Some 1.2 million people sought asylum in the European Union last year, just slightly lower than in 2015 as conflict and upheaval in Syria and elsewhere keep driving people from their homes, EU figures showed Thursday.
The Eurostat statistics agency said that if the 2016 number was lower than the 1.26 million who came in 2015, it was still more than double the 562,000 of 2014.
Syrians were the biggest single group of first-time asylum seekers last year at 334,800, followed by Afghans on 183,000 and Iraqis 127,000.
Germany, which accepted nearly one million refugees in 2015, took in about 60 percent of the total number of migrants, some 722,300, Eurostat said.
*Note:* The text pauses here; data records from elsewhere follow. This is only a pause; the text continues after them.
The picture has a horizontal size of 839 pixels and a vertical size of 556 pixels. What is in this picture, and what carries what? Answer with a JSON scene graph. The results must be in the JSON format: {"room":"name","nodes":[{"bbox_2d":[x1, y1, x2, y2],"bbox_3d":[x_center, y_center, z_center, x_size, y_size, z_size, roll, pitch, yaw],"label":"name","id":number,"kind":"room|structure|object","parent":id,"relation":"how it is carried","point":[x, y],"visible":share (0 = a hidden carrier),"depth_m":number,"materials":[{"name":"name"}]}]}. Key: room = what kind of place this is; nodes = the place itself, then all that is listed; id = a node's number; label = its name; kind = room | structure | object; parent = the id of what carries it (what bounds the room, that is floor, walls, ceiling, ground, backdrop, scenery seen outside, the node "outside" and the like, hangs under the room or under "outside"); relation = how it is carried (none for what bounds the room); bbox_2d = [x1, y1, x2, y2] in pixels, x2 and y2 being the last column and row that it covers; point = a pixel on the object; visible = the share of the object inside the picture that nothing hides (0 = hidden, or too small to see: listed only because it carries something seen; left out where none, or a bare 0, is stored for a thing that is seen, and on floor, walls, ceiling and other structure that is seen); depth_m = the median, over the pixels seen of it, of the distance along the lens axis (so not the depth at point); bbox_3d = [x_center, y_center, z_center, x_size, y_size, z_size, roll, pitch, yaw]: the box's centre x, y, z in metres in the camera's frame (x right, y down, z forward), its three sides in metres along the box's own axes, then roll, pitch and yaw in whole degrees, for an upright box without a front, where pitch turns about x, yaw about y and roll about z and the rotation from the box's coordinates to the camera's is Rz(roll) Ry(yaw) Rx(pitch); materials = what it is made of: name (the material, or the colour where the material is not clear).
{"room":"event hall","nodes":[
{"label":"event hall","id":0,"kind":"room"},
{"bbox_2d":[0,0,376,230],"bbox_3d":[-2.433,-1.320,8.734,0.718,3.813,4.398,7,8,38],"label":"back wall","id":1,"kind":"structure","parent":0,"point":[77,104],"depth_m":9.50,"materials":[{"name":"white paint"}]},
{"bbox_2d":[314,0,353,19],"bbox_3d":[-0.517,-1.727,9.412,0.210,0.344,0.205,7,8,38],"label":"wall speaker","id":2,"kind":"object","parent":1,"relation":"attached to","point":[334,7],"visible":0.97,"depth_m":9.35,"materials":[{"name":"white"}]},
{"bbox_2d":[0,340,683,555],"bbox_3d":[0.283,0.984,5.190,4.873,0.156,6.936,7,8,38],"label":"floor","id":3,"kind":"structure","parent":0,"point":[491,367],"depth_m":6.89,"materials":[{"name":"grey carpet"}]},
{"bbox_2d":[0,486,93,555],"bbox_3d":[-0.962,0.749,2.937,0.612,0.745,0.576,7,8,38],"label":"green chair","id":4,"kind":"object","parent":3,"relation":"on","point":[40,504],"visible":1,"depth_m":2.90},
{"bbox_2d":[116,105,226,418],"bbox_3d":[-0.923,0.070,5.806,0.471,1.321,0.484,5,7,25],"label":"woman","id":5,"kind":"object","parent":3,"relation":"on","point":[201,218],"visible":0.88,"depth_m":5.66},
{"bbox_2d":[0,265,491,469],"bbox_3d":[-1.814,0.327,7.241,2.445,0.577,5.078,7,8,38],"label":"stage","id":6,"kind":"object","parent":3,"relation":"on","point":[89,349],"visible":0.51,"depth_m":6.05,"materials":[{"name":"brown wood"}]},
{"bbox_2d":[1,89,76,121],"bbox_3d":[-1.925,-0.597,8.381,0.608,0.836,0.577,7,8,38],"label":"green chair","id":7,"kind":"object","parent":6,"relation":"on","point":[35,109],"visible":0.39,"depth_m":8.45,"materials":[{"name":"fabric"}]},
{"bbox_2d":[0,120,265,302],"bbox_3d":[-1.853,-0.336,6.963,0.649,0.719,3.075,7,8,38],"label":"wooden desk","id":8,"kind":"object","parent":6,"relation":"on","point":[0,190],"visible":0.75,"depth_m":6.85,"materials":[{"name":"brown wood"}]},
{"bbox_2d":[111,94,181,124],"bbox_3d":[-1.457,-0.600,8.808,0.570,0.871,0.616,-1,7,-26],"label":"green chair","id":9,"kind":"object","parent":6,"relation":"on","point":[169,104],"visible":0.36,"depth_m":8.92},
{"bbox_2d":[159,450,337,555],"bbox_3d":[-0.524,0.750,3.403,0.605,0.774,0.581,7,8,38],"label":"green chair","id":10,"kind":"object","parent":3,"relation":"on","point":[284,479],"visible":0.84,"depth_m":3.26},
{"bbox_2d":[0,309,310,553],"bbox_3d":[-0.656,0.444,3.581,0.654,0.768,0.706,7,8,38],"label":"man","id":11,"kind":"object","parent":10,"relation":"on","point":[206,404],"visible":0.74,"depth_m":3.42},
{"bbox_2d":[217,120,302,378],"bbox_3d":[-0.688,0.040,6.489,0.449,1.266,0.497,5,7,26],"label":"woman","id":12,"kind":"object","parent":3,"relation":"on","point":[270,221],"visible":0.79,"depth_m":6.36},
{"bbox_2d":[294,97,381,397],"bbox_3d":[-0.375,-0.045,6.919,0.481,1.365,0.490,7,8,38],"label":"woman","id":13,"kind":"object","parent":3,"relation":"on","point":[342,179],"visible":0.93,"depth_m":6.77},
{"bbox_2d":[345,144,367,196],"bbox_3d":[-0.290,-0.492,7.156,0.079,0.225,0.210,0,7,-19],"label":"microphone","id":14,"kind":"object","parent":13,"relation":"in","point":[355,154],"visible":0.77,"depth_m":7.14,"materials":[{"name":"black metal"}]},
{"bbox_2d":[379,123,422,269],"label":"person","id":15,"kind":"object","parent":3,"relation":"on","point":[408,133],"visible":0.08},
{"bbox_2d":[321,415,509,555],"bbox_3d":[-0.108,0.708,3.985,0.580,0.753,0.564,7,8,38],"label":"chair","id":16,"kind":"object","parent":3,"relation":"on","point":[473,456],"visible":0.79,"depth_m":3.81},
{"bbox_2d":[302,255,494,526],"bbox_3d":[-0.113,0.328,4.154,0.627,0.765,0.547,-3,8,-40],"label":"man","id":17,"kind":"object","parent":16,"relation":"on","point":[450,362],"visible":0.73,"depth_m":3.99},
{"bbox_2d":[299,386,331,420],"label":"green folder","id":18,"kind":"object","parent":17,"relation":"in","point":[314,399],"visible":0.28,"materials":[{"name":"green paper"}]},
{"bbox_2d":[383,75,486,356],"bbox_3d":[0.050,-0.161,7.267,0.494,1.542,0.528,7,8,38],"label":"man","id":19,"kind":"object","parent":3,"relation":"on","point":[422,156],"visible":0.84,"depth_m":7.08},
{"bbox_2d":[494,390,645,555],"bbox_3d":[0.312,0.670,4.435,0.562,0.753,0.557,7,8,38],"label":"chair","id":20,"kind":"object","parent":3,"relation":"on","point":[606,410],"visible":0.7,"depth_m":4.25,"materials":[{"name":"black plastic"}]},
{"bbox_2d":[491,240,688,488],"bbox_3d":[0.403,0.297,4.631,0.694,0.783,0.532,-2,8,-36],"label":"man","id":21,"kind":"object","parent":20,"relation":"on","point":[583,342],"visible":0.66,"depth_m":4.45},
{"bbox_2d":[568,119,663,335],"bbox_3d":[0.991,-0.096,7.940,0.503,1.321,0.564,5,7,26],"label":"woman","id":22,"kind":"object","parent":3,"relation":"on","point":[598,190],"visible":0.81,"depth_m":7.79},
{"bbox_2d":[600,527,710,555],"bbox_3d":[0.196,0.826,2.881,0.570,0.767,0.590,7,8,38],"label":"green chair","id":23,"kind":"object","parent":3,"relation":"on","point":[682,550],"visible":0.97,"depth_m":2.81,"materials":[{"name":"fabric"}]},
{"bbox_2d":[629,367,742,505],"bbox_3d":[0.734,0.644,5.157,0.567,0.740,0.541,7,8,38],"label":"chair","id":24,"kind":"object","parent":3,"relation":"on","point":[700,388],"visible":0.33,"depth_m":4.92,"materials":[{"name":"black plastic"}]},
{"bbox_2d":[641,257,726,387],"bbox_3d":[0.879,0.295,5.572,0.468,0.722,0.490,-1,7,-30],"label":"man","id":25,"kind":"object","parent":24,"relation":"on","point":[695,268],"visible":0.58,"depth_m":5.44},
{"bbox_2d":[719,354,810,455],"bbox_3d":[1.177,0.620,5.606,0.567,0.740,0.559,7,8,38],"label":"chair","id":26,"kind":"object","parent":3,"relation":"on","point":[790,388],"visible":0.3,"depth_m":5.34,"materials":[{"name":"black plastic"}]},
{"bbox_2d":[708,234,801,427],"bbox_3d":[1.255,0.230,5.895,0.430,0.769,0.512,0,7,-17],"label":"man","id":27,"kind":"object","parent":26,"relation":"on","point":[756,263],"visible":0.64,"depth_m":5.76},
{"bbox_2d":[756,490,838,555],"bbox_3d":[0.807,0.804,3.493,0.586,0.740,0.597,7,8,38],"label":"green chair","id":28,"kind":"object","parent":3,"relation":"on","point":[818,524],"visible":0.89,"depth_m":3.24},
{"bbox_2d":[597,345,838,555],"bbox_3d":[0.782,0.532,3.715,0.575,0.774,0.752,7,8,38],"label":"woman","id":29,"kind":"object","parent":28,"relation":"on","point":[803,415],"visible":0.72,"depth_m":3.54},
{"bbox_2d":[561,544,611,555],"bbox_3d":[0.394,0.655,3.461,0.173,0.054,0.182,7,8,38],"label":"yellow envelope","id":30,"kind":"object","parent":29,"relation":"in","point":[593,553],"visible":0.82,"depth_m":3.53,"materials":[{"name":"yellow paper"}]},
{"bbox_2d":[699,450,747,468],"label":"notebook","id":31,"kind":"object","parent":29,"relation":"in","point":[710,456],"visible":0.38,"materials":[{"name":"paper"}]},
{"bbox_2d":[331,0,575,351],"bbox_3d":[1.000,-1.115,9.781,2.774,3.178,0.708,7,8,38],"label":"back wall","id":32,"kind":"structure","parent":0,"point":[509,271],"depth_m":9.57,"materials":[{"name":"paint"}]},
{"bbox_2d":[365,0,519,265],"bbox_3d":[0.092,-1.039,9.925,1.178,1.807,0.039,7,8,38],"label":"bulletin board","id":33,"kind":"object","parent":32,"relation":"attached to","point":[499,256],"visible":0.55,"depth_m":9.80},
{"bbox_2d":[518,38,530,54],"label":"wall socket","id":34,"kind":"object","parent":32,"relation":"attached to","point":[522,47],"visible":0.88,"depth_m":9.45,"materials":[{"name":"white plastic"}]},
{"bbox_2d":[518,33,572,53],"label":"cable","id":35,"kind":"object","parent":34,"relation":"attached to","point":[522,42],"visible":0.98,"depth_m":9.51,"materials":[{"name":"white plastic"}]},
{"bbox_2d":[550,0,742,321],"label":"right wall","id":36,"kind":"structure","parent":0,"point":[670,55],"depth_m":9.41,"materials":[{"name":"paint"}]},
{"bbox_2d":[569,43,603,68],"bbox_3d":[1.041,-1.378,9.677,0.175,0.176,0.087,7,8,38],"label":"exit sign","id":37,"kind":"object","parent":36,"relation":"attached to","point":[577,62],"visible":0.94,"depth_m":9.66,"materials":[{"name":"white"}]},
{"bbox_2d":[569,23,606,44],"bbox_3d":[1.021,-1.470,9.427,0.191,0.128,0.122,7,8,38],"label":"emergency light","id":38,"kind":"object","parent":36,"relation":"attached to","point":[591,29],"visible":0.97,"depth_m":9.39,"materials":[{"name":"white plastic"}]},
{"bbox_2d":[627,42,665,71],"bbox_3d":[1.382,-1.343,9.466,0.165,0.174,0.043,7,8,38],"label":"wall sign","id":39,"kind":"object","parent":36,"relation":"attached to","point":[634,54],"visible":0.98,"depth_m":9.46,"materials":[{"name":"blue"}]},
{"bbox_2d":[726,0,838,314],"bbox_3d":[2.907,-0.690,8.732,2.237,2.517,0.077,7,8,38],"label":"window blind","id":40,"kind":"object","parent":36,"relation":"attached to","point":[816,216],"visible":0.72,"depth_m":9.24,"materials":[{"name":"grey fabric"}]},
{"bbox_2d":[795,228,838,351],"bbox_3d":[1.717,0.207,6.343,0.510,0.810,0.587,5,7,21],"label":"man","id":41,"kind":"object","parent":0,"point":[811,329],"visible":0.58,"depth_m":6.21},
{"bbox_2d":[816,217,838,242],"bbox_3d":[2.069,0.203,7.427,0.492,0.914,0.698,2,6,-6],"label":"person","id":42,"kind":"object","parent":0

Italy received 121,000 or 10 percent, France 76,000, Greece 49,000, Austria 39,000 and the United Kingdom 38,300.
The fact that the overall 2016 number was only slightly lower than that of 2015 likely reflects delayed recording of asylum requests and the fact that many people do not submit their application immediately on arrival in an EU member state, although under the rules they are supposed to do so.
The main feature of 2016 was the dramatic fall from about one million to around 363,000 migrant arrivals in Greece after an EU-Turkey accord in March that year, according to the International Organization for Migration.
Greece maintains that are still more than 62,000 refugees and migrants stranded in the country, a figure the UN refugee agency called into question Thursday.
A spokesman for UNHCR in Greece estimated the number of migrants at 46,000, saying Greek officials have not taken fully into account the relocation of some refugees while others have been sent back to Turkey or have voluntarily repatriated.